Re: CPU stall, eventual host hang with BTRFS + NFS under heavy load

From: "J. Bruce Fields" <bfields@fieldses.org>
To: hedrick@rutgers.edu
Cc: Timothy Pearson <tpearson@raptorengineering.com>,
	Chuck Lever <chuck.lever@oracle.com>,
	linux-nfs <linux-nfs@vger.kernel.org>
Subject: Re: CPU stall, eventual host hang with BTRFS + NFS under heavy load
Date: Mon, 9 Aug 2021 14:30:29 -0400	[thread overview]
Message-ID: <20210809183029.GC8394@fieldses.org> (raw)
In-Reply-To: <2FEAFB26-C723-450D-A115-1D82841BBF73@rutgers.edu>

On Mon, Aug 09, 2021 at 01:15:33PM -0400, hedrick@rutgers.edu wrote:
> There seems to be a soft lockup message on the console, but that’s all
> I can find.
> 
> I’m currently considering whether it’s best to move to NFS 4.0, which
> seems not to cause the issue, or 4.2 with delegations disabled. This
> is the primary server for the department. If it fails, everything
> fails, VMs because read-only, user jobs fai, etc.

§ **Written task**:
In the email above, shorten the quoted paragraph that begins "There seems to be a soft lockup" while keeping its main facts. The material below comes from a separate source.

[Saved entries]

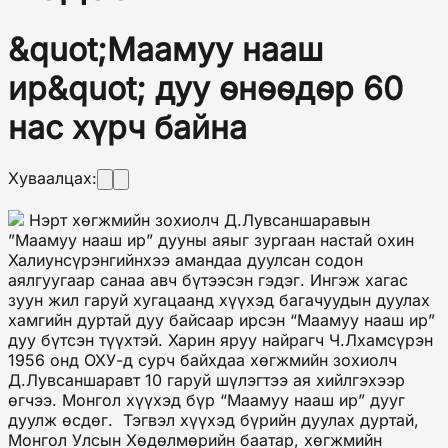
&quot;Маамуу нааш
ир&quot; дуу өнөөдөр 60
нас хүрч байна
Хуваалцах:
Нэрт хөгжмийн зохиолч Д.Лувсаншаравын
”Маамуу нааш ир” дууны аяыг зургаан настай охин
Халиунсүрэнгийнхээ амандаа дуулсан содон
аялгуугаар санаа авч бүтээсэн гэдэг. Ингэж хагас
зуун жил гаруй хугацаанд хүүхэд багачуудын дуулах
хамгийн дуртай дуу байсаар ирсэн “Маамуу нааш ир”
дуу бүтсэн түүхтэй. Харин яруу найрагч Ч.Лхамсүрэн
1956 онд ОХУ-д сурч байхдаа хөгжмийн зохиолч
Д.Лувсаншаравт 10 гаруй шүлэгтээ ая хийлгэхээр
өгчээ. Монгол хүүхэд бүр “Маамуу нааш ир” дууг
дуулж өсдөг. Тэгвэл хүүхэд бүрийн дуулах дуртай,
Монгол Улсын Хөдөлмөрийн баатар, хөгжмийн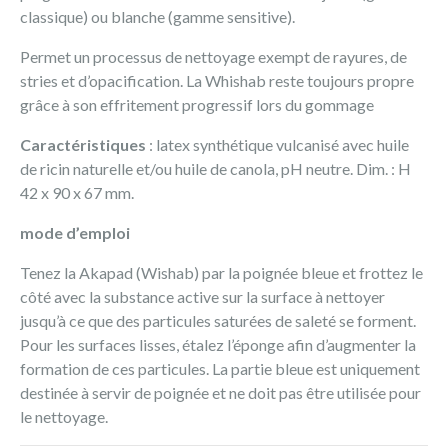
classique) ou blanche (gamme sensitive).
Permet un processus de nettoyage exempt de rayures, de
stries et d’opacification. La Whishab reste toujours propre
grâce à son effritement progressif lors du gommage
Caractéristiques
: latex synthétique vulcanisé avec huile
de ricin naturelle et/ou huile de canola, pH neutre. Dim. : H
42 x 90 x 67 mm.
mode d’emploi
Tenez la Akapad (Wishab) par la poignée bleue et frottez le
côté avec la substance active sur la surface à nettoyer
jusqu’à ce que des particules saturées de saleté se forment.
Pour les surfaces lisses, étalez l’éponge afin d’augmenter la
formation de ces particules. La partie bleue est uniquement
destinée à servir de poignée et ne doit pas être utilisée pour
le nettoyage.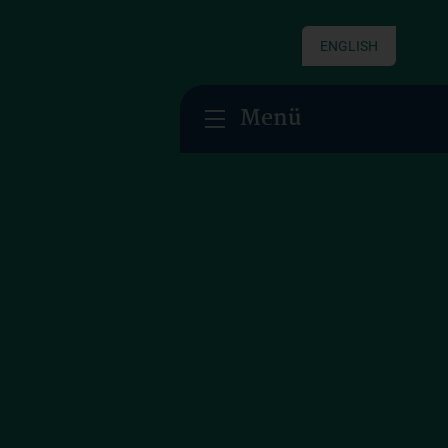
ENGLISH
Menü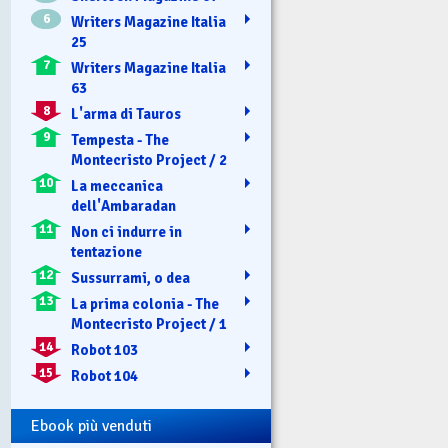
6
Writers Magazine Italia
25
7
Writers Magazine Italia
63
8
L'arma di Tauros
9
Tempesta - The
Montecristo Project / 2
10
La meccanica
dell'Ambaradan
11
Non ci indurre in
tentazione
12
Sussurrami, o dea
13
La prima colonia - The
Montecristo Project / 1
14
Robot 103
15
Robot 104
Ebook più venduti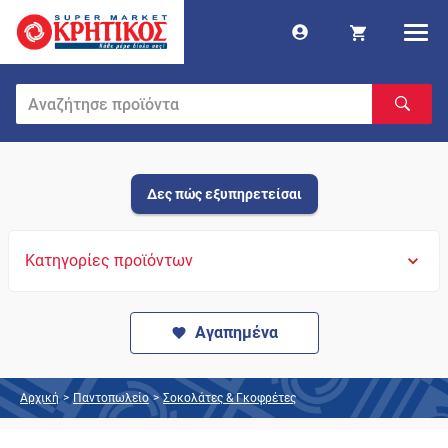
Δες πώς εξυπηρετείσαι
Κατηγορίες προϊόντων
Αγαπημένα
Αρχική
>
Παντοπωλείο
>
Σοκολάτες & Γκοφρέτες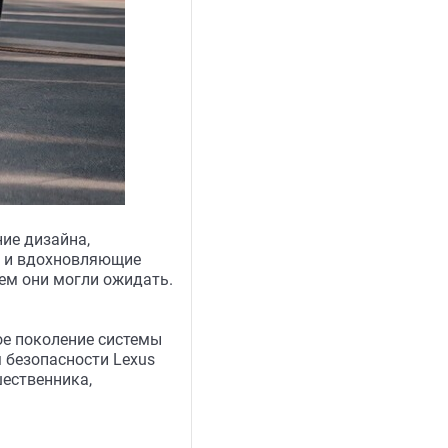
ие дизайна,
о и вдохновляющие
ем они могли ожидать.
ое поколение системы
 безопасности Lexus
шественника,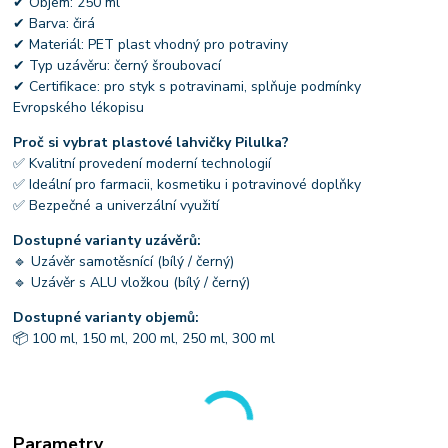
✔ Objem: 250 ml
✔ Barva: čirá
✔ Materiál: PET plast vhodný pro potraviny
✔ Typ uzávěru: černý šroubovací
✔ Certifikace: pro styk s potravinami, splňuje podmínky
Evropského lékopisu
Proč si vybrat plastové lahvičky Pilulka?
✅ Kvalitní provedení moderní technologií
✅ Ideální pro farmacii, kosmetiku i potravinové doplňky
✅ Bezpečné a univerzální využití
Dostupné varianty uzávěrů:
🔹 Uzávěr samotěsnící (bílý / černý)
🔹 Uzávěr s ALU vložkou (bílý / černý)
Dostupné varianty objemů:
📦 100 ml, 150 ml, 200 ml, 250 ml, 300 ml
Parametry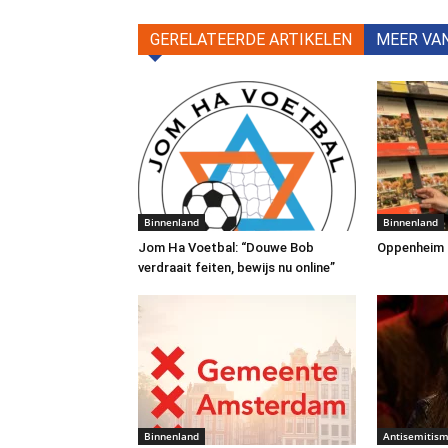
GERELATEERDE ARTIKELEN
MEER VA
Binnenland
Binnenland
Jom Ha Voetbal: “Douwe Bob
Oppenheim Tr
verdraait feiten, bewijs nu online”
Binnenland
Antisemitis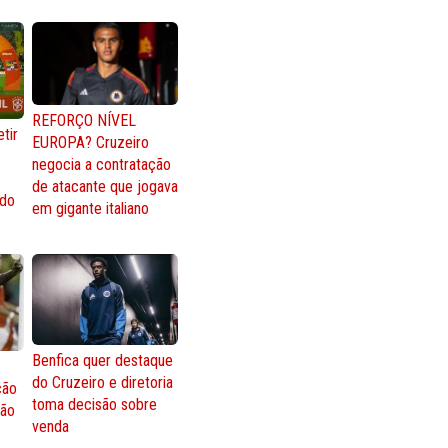
REFORÇO NÍVEL
tir
EUROPA? Cruzeiro
negocia a contratação
de atacante que jogava
 do
em gigante italiano
Benfica quer destaque
do Cruzeiro e diretoria
ção
toma decisão sobre
ção
venda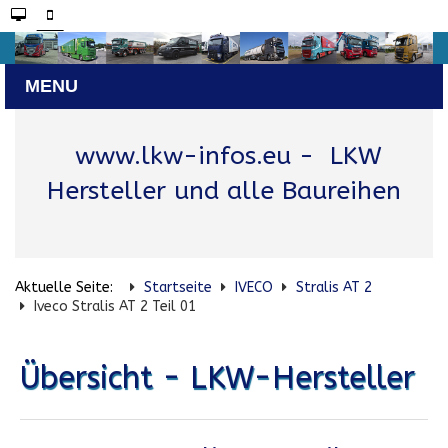
www.lkw-infos.eu
- LKW
Hersteller und alle Baureihen
Aktuelle Seite:
Startseite
IVECO
Stralis AT 2
Iveco Stralis AT 2 Teil 01
Übersicht - LKW-Hersteller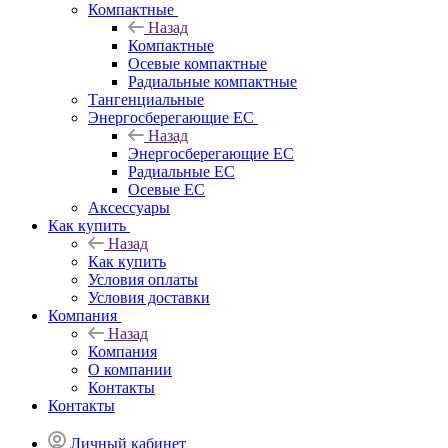
Компактные
Назад
Компактные
Осевые компактные
Радиальные компактные
Тангенциальные
Энергосберегающие EC
Назад
Энергосберегающие EC
Радиальные EC
Осевые EC
Аксессуары
Как купить
Назад
Как купить
Условия оплаты
Условия доставки
Компания
Назад
Компания
О компании
Контакты
Контакты
Личный кабинет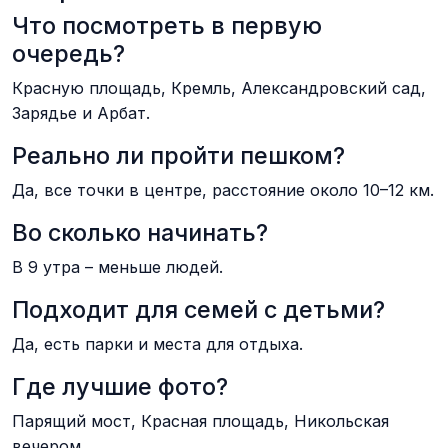
Что посмотреть в первую
очередь?
Красную площадь, Кремль, Александровский сад,
Зарядье и Арбат.
Реально ли пройти пешком?
Да, все точки в центре, расстояние около 10–12 км.
Во сколько начинать?
В 9 утра – меньше людей.
Подходит для семей с детьми?
Да, есть парки и места для отдыха.
Где лучшие фото?
Парящий мост, Красная площадь, Никольская
вечером.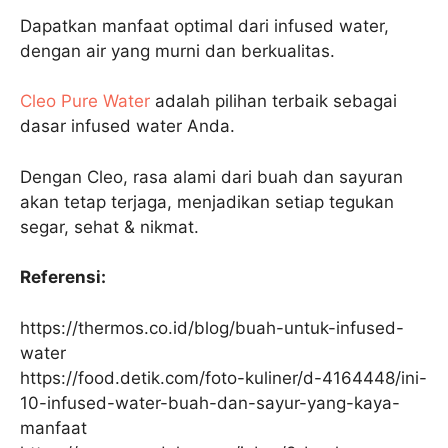
Dapatkan manfaat optimal dari infused water,
dengan air yang murni dan berkualitas.
Cleo Pure Water
adalah pilihan terbaik sebagai
dasar infused water Anda.
Dengan Cleo, rasa alami dari buah dan sayuran
akan tetap terjaga, menjadikan setiap tegukan
segar, sehat & nikmat.
Referensi:
https://thermos.co.id/blog/buah-untuk-infused-
water
https://food.detik.com/foto-kuliner/d-4164448/ini-
10-infused-water-buah-dan-sayur-yang-kaya-
manfaat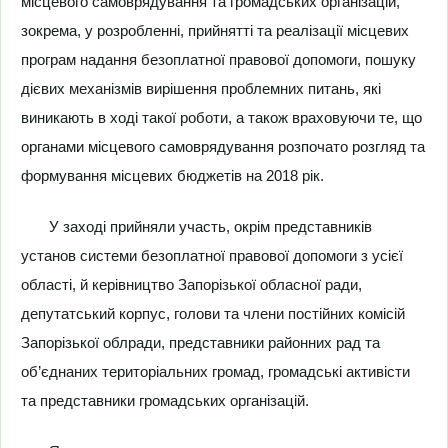
місцевого самоврядування та громадських організацій,
зокрема, у розробленні, прийнятті та реалізації місцевих
програм надання безоплатної правової допомоги, пошуку
дієвих механізмів вирішення проблемних питань, які
виникають в ході такої роботи, а також враховуючи те, що
органами місцевого самоврядування розпочато розгляд та
формування місцевих бюджетів на 2018 рік.
У заході прийняли участь, окрім представників
установ системи безоплатної правової допомоги з усієї
області, й керівництво Запорізької обласної ради,
депутатський корпус, голови та члени постійних комісій
Запорізької облради, представники районних рад та
об’єднаних територіальних громад, громадські активісти
та представники громадських організацій.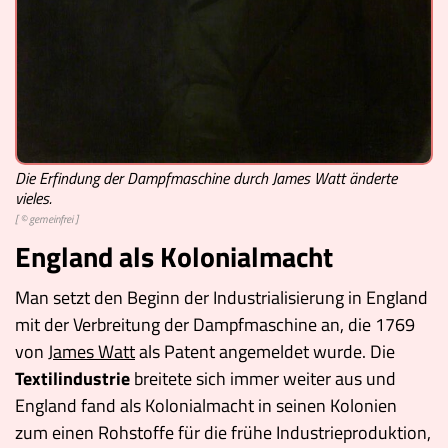
Die Erfindung der Dampfmaschine durch James Watt änderte
vieles.
[ © gemeinfrei ]
England als Kolonialmacht
Man setzt den Beginn der Industrialisierung in England
mit der Verbreitung der Dampfmaschine an, die 1769
von
James Watt
als Patent angemeldet wurde. Die
Textilindustrie
breitete sich immer weiter aus und
England fand als Kolonialmacht in seinen Kolonien
zum einen Rohstoffe für die frühe Industrieproduktion,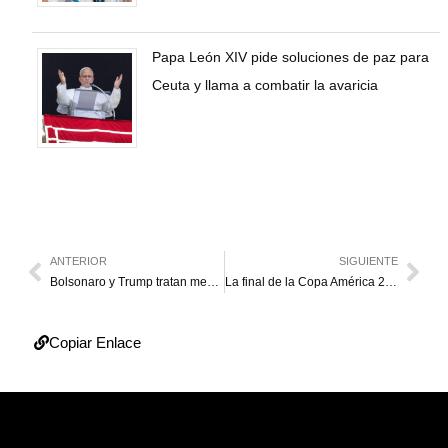
Papa León XIV pide soluciones de paz para
Ceuta y llama a combatir la avaricia
ANTERIOR
SIGUIENTE
Bolsonaro y Trump tratan medidas para “cortar apoyo” a Maduro
La final de la Copa América 2020 se disputará en Colombia
Copiar Enlace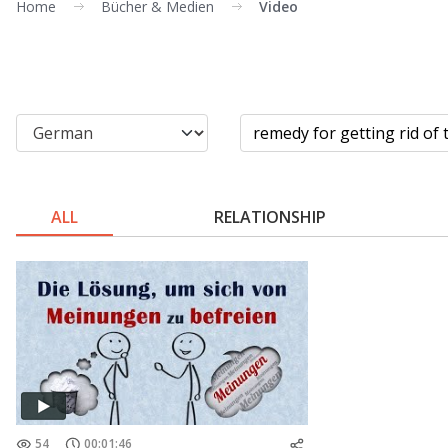
Home
Bücher & Medien
Video
ALL
RELATIONSHIP
54
00:01:46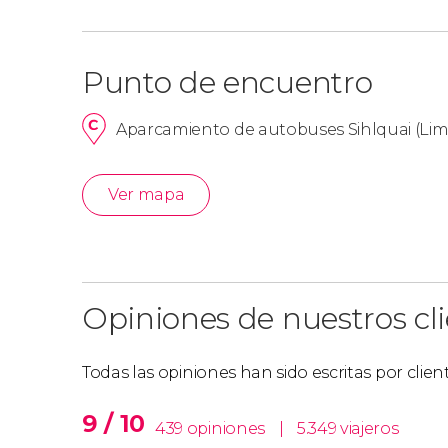
Punto de encuentro
Aparcamiento de autobuses Sihlquai (Limm
Ver mapa
Opiniones de nuestros cl
Todas las opiniones han sido escritas por clie
9 / 10
439 opiniones
|
5.349 viajeros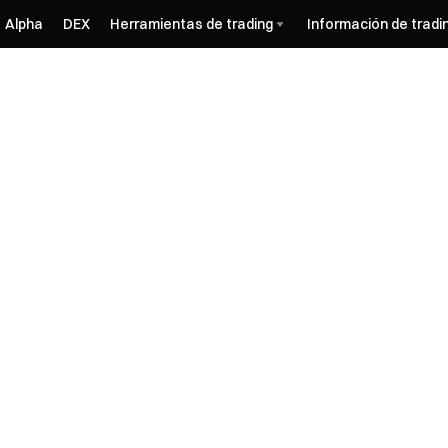
Alpha
DEX
Herramientas de trading
Información de tradi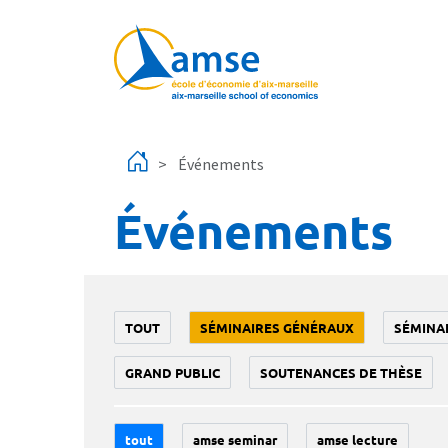
Aller au contenu principal
Événements
Événements
TOUT
SÉMINAIRES GÉNÉRAUX
SÉMINA
GRAND PUBLIC
SOUTENANCES DE THÈSE
tout
amse seminar
amse lecture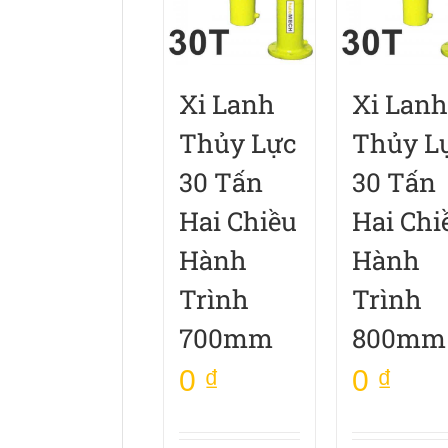
Xi Lanh
Xi Lanh
Thủy Lực
Thủy L
30 Tấn
30 Tấn
Hai Chiều
Hai Chi
Hành
Hành
Trình
Trình
700mm
800mm
0
₫
0
₫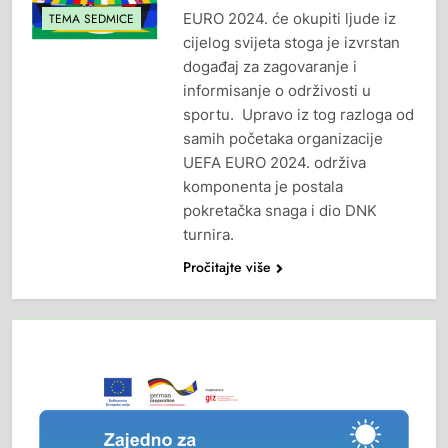
EURO 2024. će okupiti ljude iz
TEMA SEDMICE
cijelog svijeta stoga je izvrstan
događaj za zagovaranje i
informisanje o održivosti u
sportu. Upravo iz tog razloga od
samih početaka organizacije
UEFA EURO 2024. održiva
komponenta je postala
pokretačka snaga i dio DNK
turnira.
Pročitajte više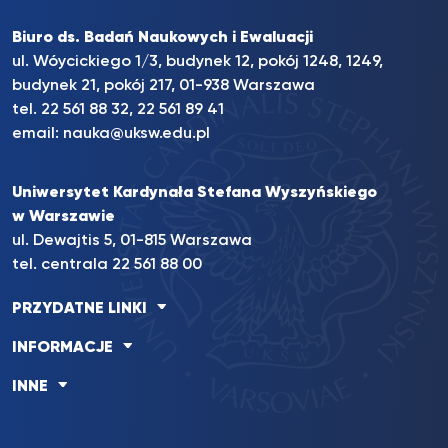
Biuro ds. Badań Naukowych i Ewaluacji
ul. Wóycickiego 1/3, budynek 12, pokój 1248, 1249,
budynek 21, pokój 217, 01-938 Warszawa
tel. 22 561 88 32, 22 561 89 41
email:
nauka@uksw.edu.pl
Uniwersytet Kardynała Stefana Wyszyńskiego
w Warszawie
ul. Dewajtis 5, 01-815 Warszawa
tel. centrala 22 561 88 00
PRZYDATNE LINKI
INFORMACJE
INNE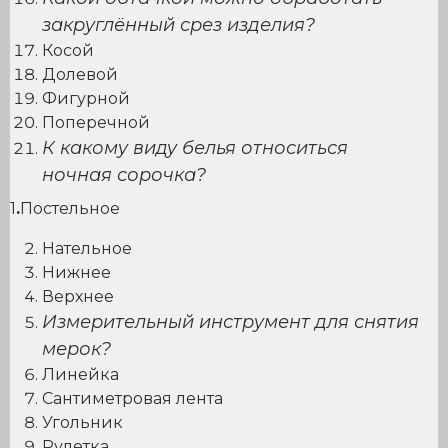
закруглённый срез изделия?
Косой
Долевой
Фигурной
Поперечной
К какому виду белья относиться
ночная сорочка?
1
.
Постельное
Нательное
Нижнее
Верхнее
Измерительный инструмент для снятия
мерок?
Линейка
Сантиметровая лента
Угольник
Рулетка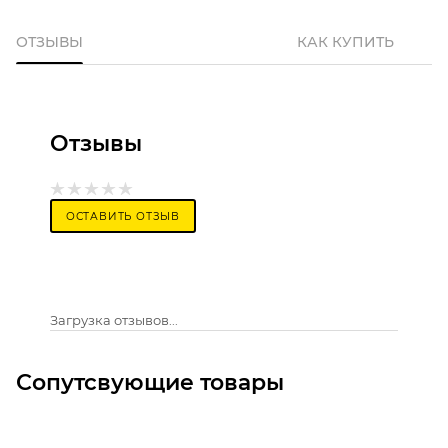
ОТЗЫВЫ
КАК КУПИТЬ
Отзывы
ОСТАВИТЬ ОТЗЫВ
Загрузка отзывов...
Сопутсвующие товары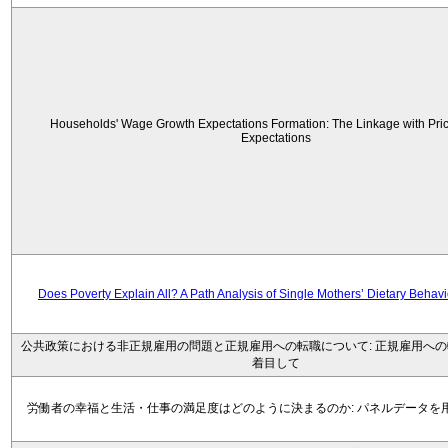
Households' Wage Growth Expectations Formation: The Linkage with Price
Expectations
Does Poverty Explain All? A Path Analysis of Single Mothers’ Dietary Behav
公共政策における非正規雇用の問題と正規雇用への転職について: 正規雇用へ
着目して
労働者の幸福と生活・仕事の満足度はどのように決まるのか: パネルデータを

§ **Result of this exercise**:
The only thing found is what appears to be a soft lockup message on the console.